金瓶梅》第八十七回:王婆子贪财忘祸 武都头杀嫂祭兄

《金瓶梅》描绘的是一个市侩社会,那里没有爱心的流露,没有美善的追求,也没有理想的光照。在其间活动的芸芸众生,心中无一不充斥着种种贪欲。有钱的为色之欲而丧身,如西门庆;更多的人则为金钱神魂颠倒,在金钱的引诱下表演着种种丑行,或卖妻求财,或负恩欺主,或盗财犯科,甚至于招祸杀身,王婆即是其中的一个。

王婆是《水浒传》中原有的人物之一。只是《水浒传》中的王婆个性特征还不太鲜明,她为西门庆所定“十分挨光计”,不过是寻常媒婆“积世卖奸”的老手段,她索要十两银子,也如一般媒婆之要谢金。而《金瓶梅》的作者笑笑生则着意挖掘王婆对金钱不可遏止的贪欲,把她塑造成一个贪财忘祸的典型形象。

王婆对金钱有着特殊的敏感。她一发现西门庆在门前久久徘徊,就意识到一笔买卖上门了,拿定主意要狠狠敲西门庆的竹杠,要“赚他几贯风流钱使”。她先是对西门庆的用意佯作不知,跟西门庆虚与周旋,故意半吐半露地撩拨西门庆;等西门庆实在忍耐不住了,开口向她讨教时,她就夸说自己“杂趁”的手段;直到西门庆答应送十两银子作棺材本,她才欣然为西门庆设计。事情一办成,她立即索要报酬,简直迫不及待;第二天西门庆把银子送来了,“那婆子黑眼睛里见了雪花银子,一面欢天喜地收了,一连道了两个万福,”马上就去找潘金莲,真是“钱财能动人意”!
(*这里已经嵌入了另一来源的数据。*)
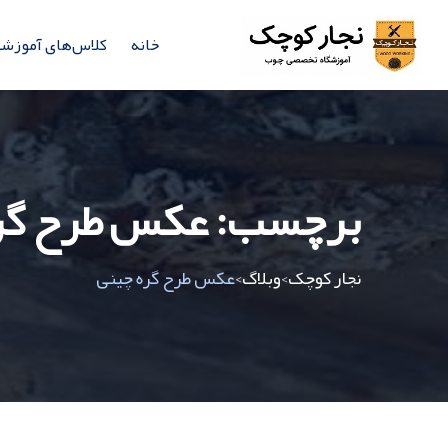
خانه
کلاس‌های آموزش
برچسب:
عکس طرح گر
نجار کوچک
وبلاگ
عکس طرح گره چینی
>
>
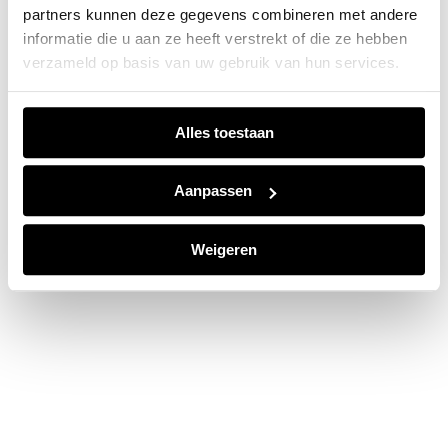
partners kunnen deze gegevens combineren met andere
information).
informatie die u aan ze heeft verstrekt of die ze hebben
verzameld op basis van uw gebruik van hun services.
Alles toestaan
Aanpassen
Weigeren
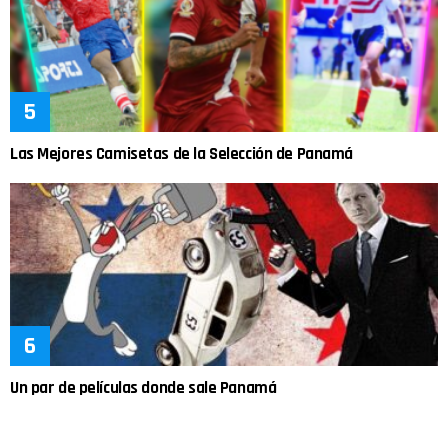
Las Mejores Camisetas de la Selección de Panamá
Un par de películas donde sale Panamá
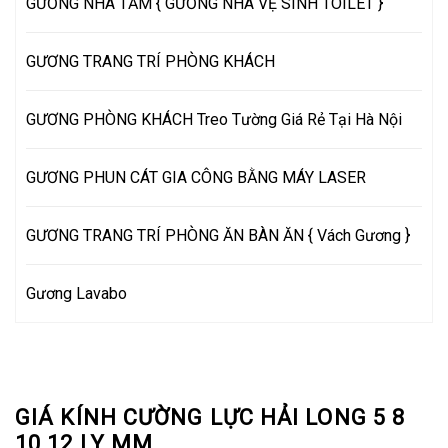
GƯƠNG NHÀ TẮM { GƯƠNG NHÀ VỆ SINH TOILET }
GƯƠNG TRANG TRÍ PHÒNG KHÁCH
GƯƠNG PHÒNG KHÁCH Treo Tường Giá Rẻ Tại Hà Nội
GƯƠNG PHUN CÁT GIA CÔNG BẰNG MÁY LASER
GƯƠNG TRANG TRÍ PHÒNG ĂN BÀN ĂN { Vách Gương }
Gương Lavabo
GIÁ KÍNH CƯỜNG LỰC HẢI LONG 5 8
10 12 LY MM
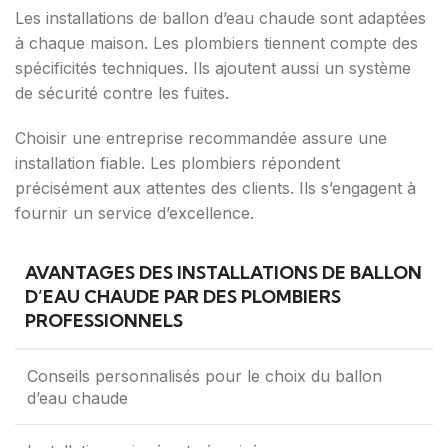
Les installations de ballon d’eau chaude sont adaptées
à chaque maison. Les plombiers tiennent compte des
spécificités techniques. Ils ajoutent aussi un système
de sécurité contre les fuites.
Choisir une entreprise recommandée assure une
installation fiable. Les plombiers répondent
précisément aux attentes des clients. Ils s’engagent à
fournir un service d’excellence.
AVANTAGES DES INSTALLATIONS DE BALLON
D’EAU CHAUDE PAR DES PLOMBIERS
PROFESSIONNELS
Conseils personnalisés pour le choix du ballon
d’eau chaude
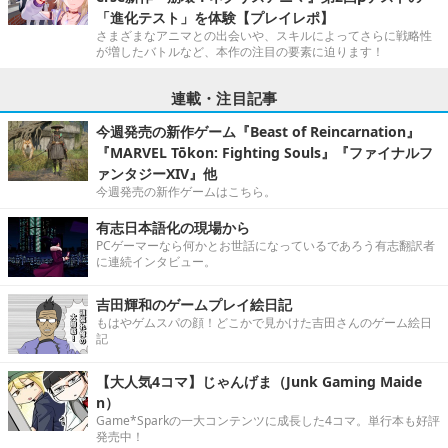
「進化テスト」を体験【プレイレポ】
さまざまなアニマとの出会いや、スキルによってさらに戦略性
が増したバトルなど、本作の注目の要素に迫ります！
連載・注目記事
今週発売の新作ゲーム『Beast of Reincarnation』
『MARVEL Tōkon: Fighting Souls』『ファイナルフ
ァンタジーXIV』他
今週発売の新作ゲームはこちら。
有志日本語化の現場から
PCゲーマーなら何かとお世話になっているであろう有志翻訳者
に連続インタビュー。
吉田輝和のゲームプレイ絵日記
もはやゲムスパの顔！どこかで見かけた吉田さんのゲーム絵日
記
【大人気4コマ】じゃんげま（Junk Gaming Maide
n）
Game*Sparkの一大コンテンツに成長した4コマ。単行本も好評
発売中！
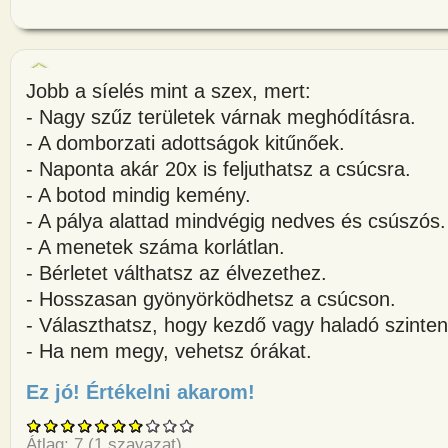
Jobb a síelés mint a szex, mert:
- Nagy szűz területek várnak meghódításra.
- A domborzati adottságok kitűnőek.
- Naponta akár 20x is feljuthatsz a csúcsra.
- A botod mindig kemény.
- A pálya alattad mindvégig nedves és csúszós.
- A menetek száma korlátlan.
- Bérletet válthatsz az élvezethez.
- Hosszasan gyönyörködhetsz a csúcson.
- Választhatsz, hogy kezdő vagy haladó szinten
- Ha nem megy, vehetsz órákat.
Ez jó! Értékelni akarom!
about Jobb a síelés mint a sze
Átlag:
7
(
1
szavazat)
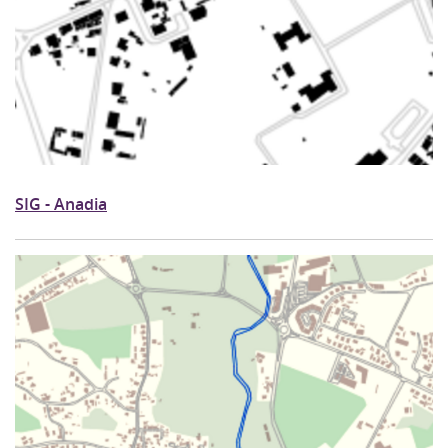
SIG - Anadia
有一回,西门庆和潘金莲幽会,王婆去打酒,恰好遇到大雨,衣服淋湿了,她马上抓住这个机会向西门庆讨价:“到明日就教大官人赔我。”西门庆笑骂她是个“赖精”,她非但不羞恼,反而装痴作傻地接口说:“我不是赖精,大官人少不得赔我一匹大海青。”——要求提得更具体了。

这个细节将王婆想尽办法占便宜的本性刻画得十分生动。后来,王婆又帮着西门庆、潘金莲设计害死武大郎,条件是:“事了时,却要重重谢我。”

《金瓶梅》的作者在小说的开头几回所描写的王婆,就是这么一个为了金钱,什么伤天害理的事都干得出来的贪婪者。

潘金莲在外面与西门庆勾搭时,王婆通消息,献殷勤,提壶打酒,“靠些油水养养”。王婆之所以一力相帮潘金莲与西门庆作“长久夫妻”,是打了个人小算盘的。她以为潘金莲作了西门庆的宠妾,她时常上门走动,将会捞到更多的好处,这就是她说的“要重重谢我”。王婆也曾到西门庆府上寻潘金莲,无非是指望潘金莲看在她旧日的“功劳”上多少帮衬一点,没料到得宠的潘金莲盛气凌人,根本不留她在房里坐坐,别说给银子了,连“折针也迸不出个来”,只叫丫头倒了一杯清茶,就把王婆打发出来了。空手而回的王婆又气又恼,但又无可奈何。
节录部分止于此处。